Table of contents What's This?
  • Scope and Contents note
  • Conditions Governing Access note
  • Conditions Governing Use note
  • Preferred Citation note
  • Immediate Source of Acquisition note
  • Biography
  • Existence and Location of Originals note

  • Title: Gager, James H, Diary
    Identifier/Call Number: C058476
    Contributing Institution: Society of California Pioneers
    Language of Material: English
    Physical Description: 1.0 folder 1 diary, handwritten, 130 pages
    Date: 1849
    Abstract: ""Six Months on Shipboard" being a Journal of a Voyage to California from New York commencing January 22, 1849 and ending on August 5, 1849, by James H Gager, Passenger on board ship "Pacific". Left with a view to future reference and as a rememberence log" is the hand lettered title page of this 130 page daily dairy of the journey aboard a sailing ship around Cape Horn to San Francisco. Brief daily entries record life on the ship, and the tedium of being at the mercy of the wind and waves on the 14,000 mile voyage. The ship stops at Rio de Janero, Callou and Lima and Gager write extensively about those places.
    creator: Gager, James H., b. 1812

    Scope and Contents note

    ""Six Months on Shipboard" being a Journal of a Voyage to California from New York commencing January 22, 1849 and ending on August 5, 1849, by James H Gager, Passenger on board ship "Pacific". Left with a view to future reference and as a rememberence log" is the hand lettered title page of this 130 page daily dairy of the journey aboard a sailing ship around Cape Horn to San Francisco. Brief daily entries record life on the ship, and the tedium of being at the mercy of the wind and waves on the 14,000 mile voyage. The ship stops at Rio de Janero, Callou and Lima and Gager write extensively about those places.
    The journal contains a listing of the names, ages, and origins of all of the passengers on the "Pacific"

    Conditions Governing Access note

    Collection open for research

    Conditions Governing Use note

    There are no restrictions on access.

    Preferred Citation note

    James H. Gager Diary, The Society of California Pioneers.

    Immediate Source of Acquisition note

    Donor and date of acquistion unknown

    Biography

    Little is known of James H. Gager's life before his trip to California on the ship "Pacific". The "Pacific" was scheduled to leave New York on January 5, 1849, and it was the ship's first voyage to the gold fields. Advertised as $300 per passenger. The ship was quickly booked by at least four companies, two of which were: the New England Trading & Minig Company, and the CMT Company (the Connecticut Mining & Trading Company), with other individual passengers booking as well. It was captained by H.I. Tibbetts. A quite detailed account of the journey, referencing James H. Gager, can be found in From New York to San Francisco via Cape Horn in 1849: The Gold Rush Voyage of the ship "Pacific" - an Eyyewitness Account. by Salvador A. Ramirez (Carlsbad, CA:Tentacled Press, 1985). Ramirez blends the accounts of four well-known passengers: Charles H. Williams, Mark Hopkins, Jacob D. B. Stillman and J. Ross Browne. The book lists the roster of passengers at the end, which is derived in part from James H. Gager's passeneger list ( published in Stillman's account of the voyage). The information on each passenger, which Ramirez gleaned from various sources, was the only information able to be found on Gager.
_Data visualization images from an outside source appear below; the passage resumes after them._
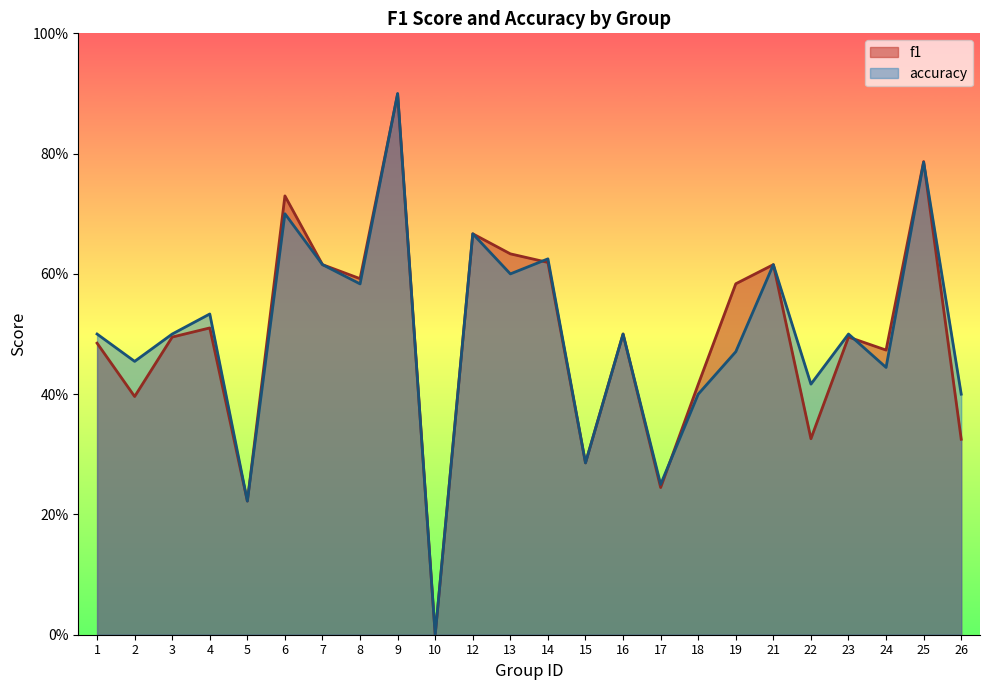

How many intersections are there between f1 and accuracy?

5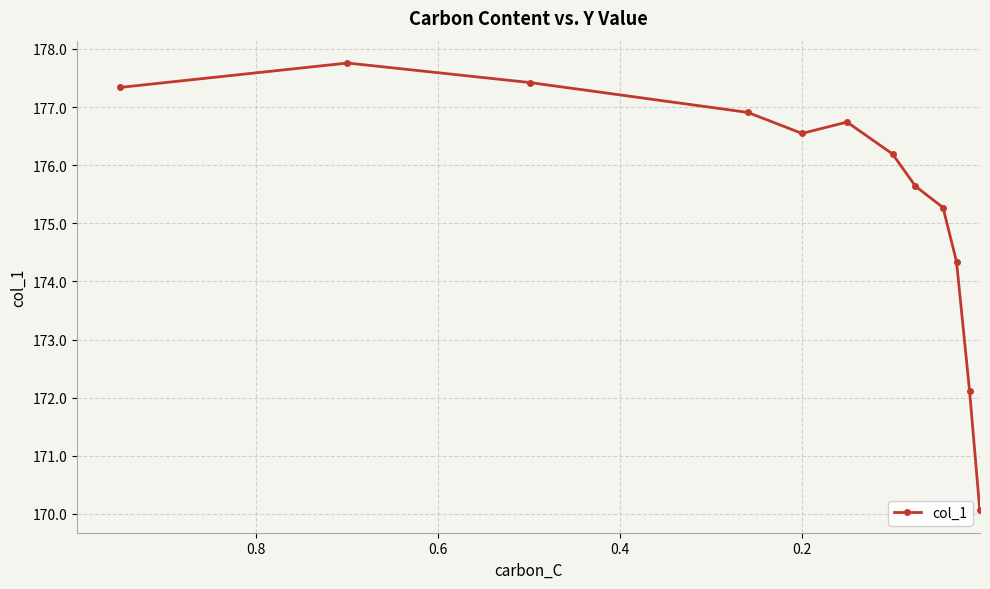

How many points are higher than both their immediate neighbors (excluding endpoints)?

2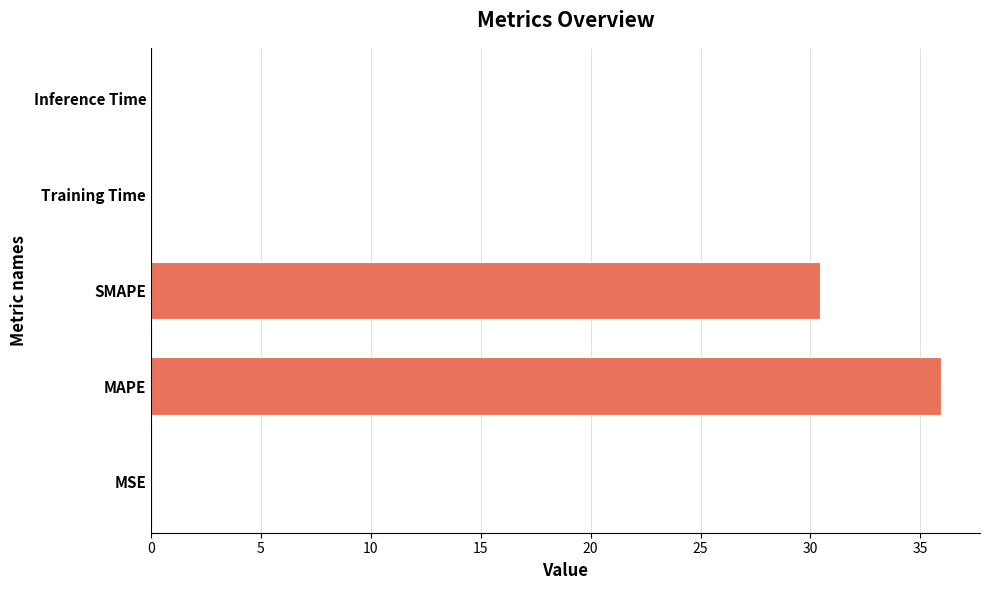

The chart shows a value of 0.0 at MSE. True or false?

True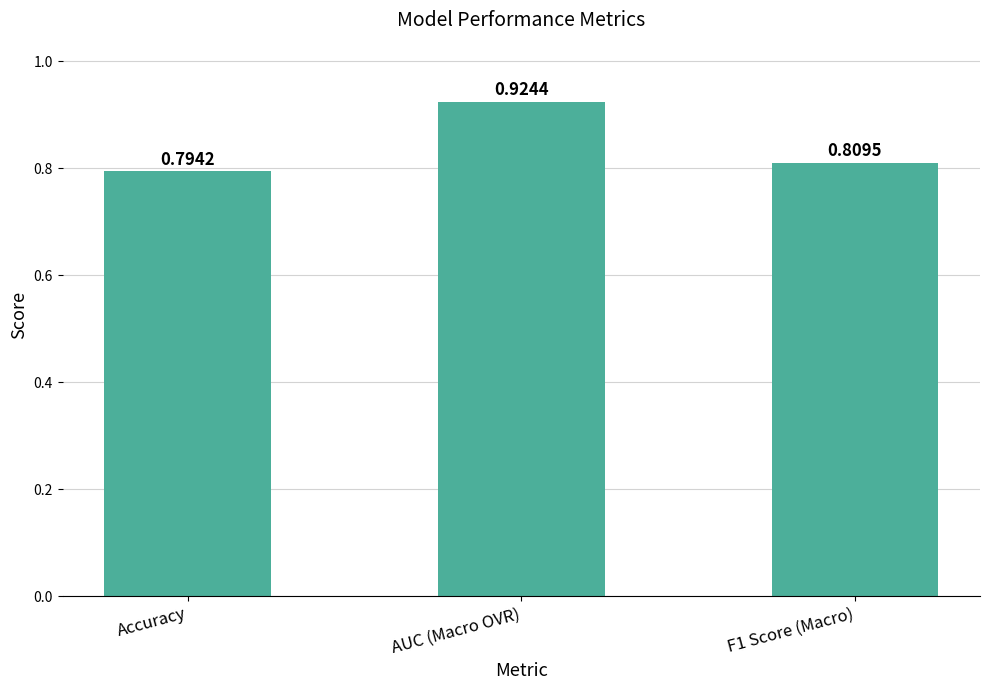

List the labels in order of value, smallest first.

Accuracy, F1 Score (Macro), AUC (Macro OVR)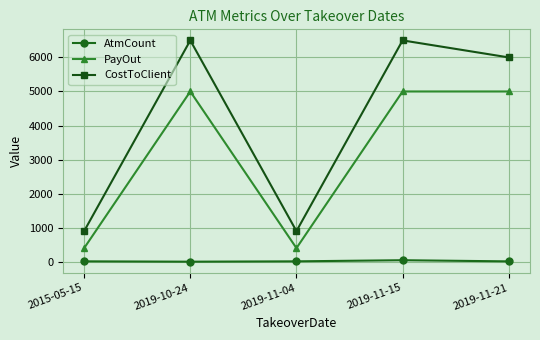

What is the maximum value for PayOut?

5000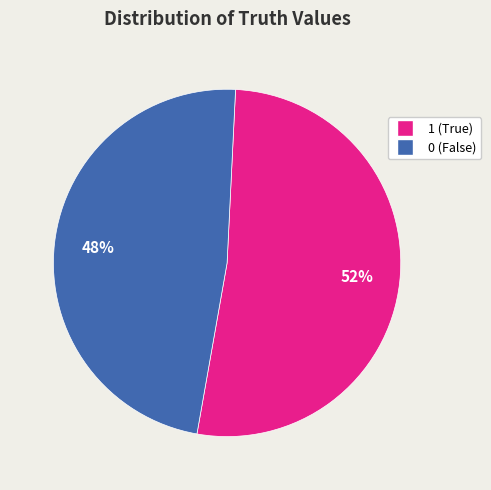

The 0 slice represents 48% of the pie. True or false?

True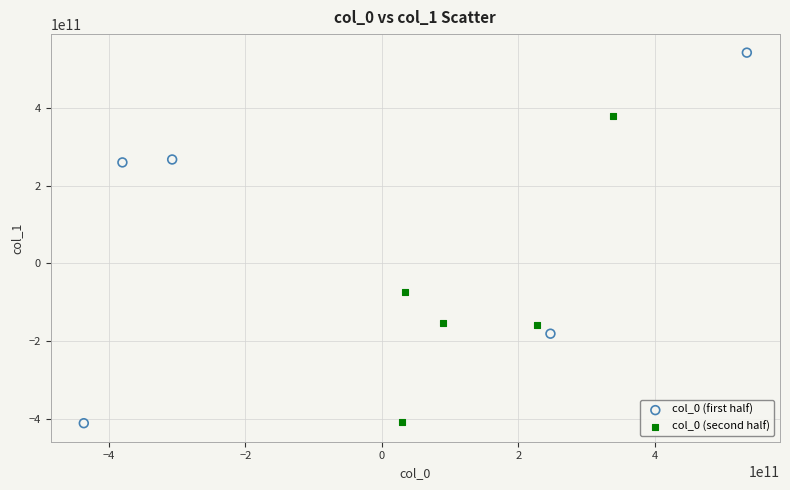

Which series has the widest spread of Y values?

col_0 (first half)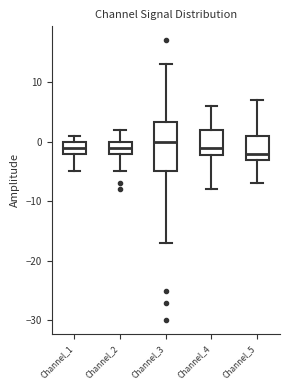

Reading left to right, transcribe this box plot: for each box, give where its median line is, the range the box spans, and where its two whiskers end, as read against the y-axis. The values are not printed on the chart, so give them approximately, as read against the axis.

Channel_1: median -1, box -2 to 0, whiskers -5 to 1
Channel_2: median -1, box -2 to 0, whiskers -5 to 2
Channel_3: median 0, box -5 to 3, whiskers -17 to 13
Channel_4: median -1, box -2 to 2, whiskers -8 to 6
Channel_5: median -2, box -3 to 1, whiskers -7 to 7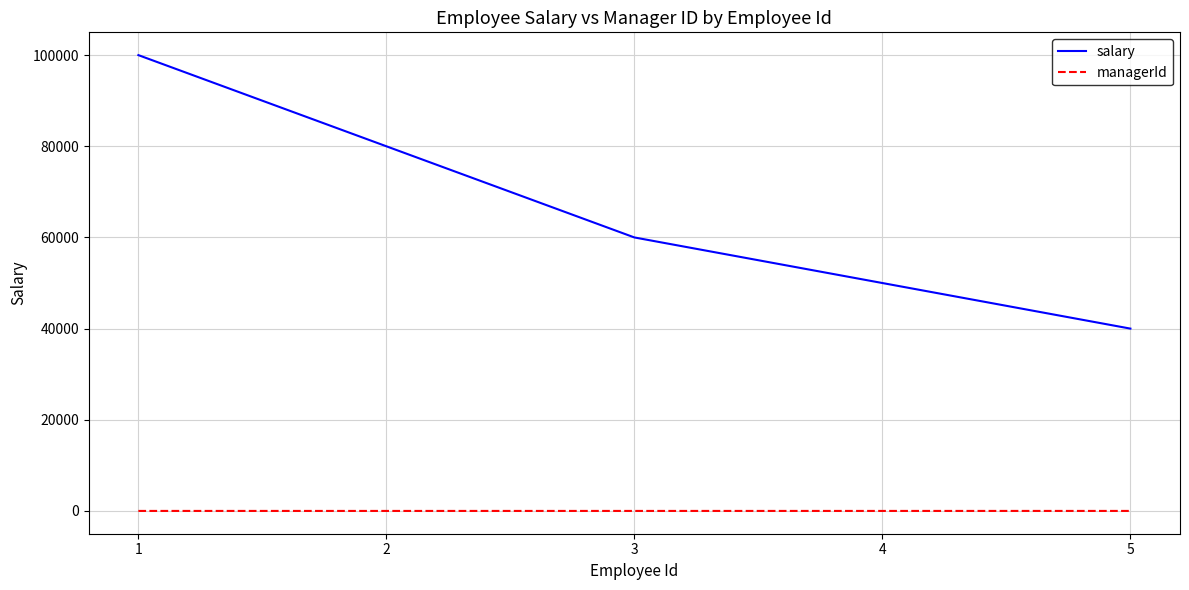

True or false: managerId and salary intersect in this chart.

False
It is as follows: James H. Gager, from New York, aged 37 at the time of his sailing (putting his date of birth at 1812. Ramirez's book notes the following: "(Gager) Stranded in the mountains around Lassen's Ranch during the winter of 1849, Gager had by 1861 established residence in San Francisco where he was employed as a bookkeeper, secretary of the Sacramento Valley Railroad in 1865, and stockbroker in 1870. Between 1873 and 1880, he was connected with James Flood and William O'Brien, Kings of the Comstock Lode and owners of the Nevada Bank in San Francisco, as a bookkeeper." This diary is therefore, the fifth account of the voyage of the "Pacific".

    Existence and Location of Originals note

    The Society of California Pioneers, 101 Montgomery Street, Suite 150, Presidio of San Francisco, San Francisco, CA, 94129.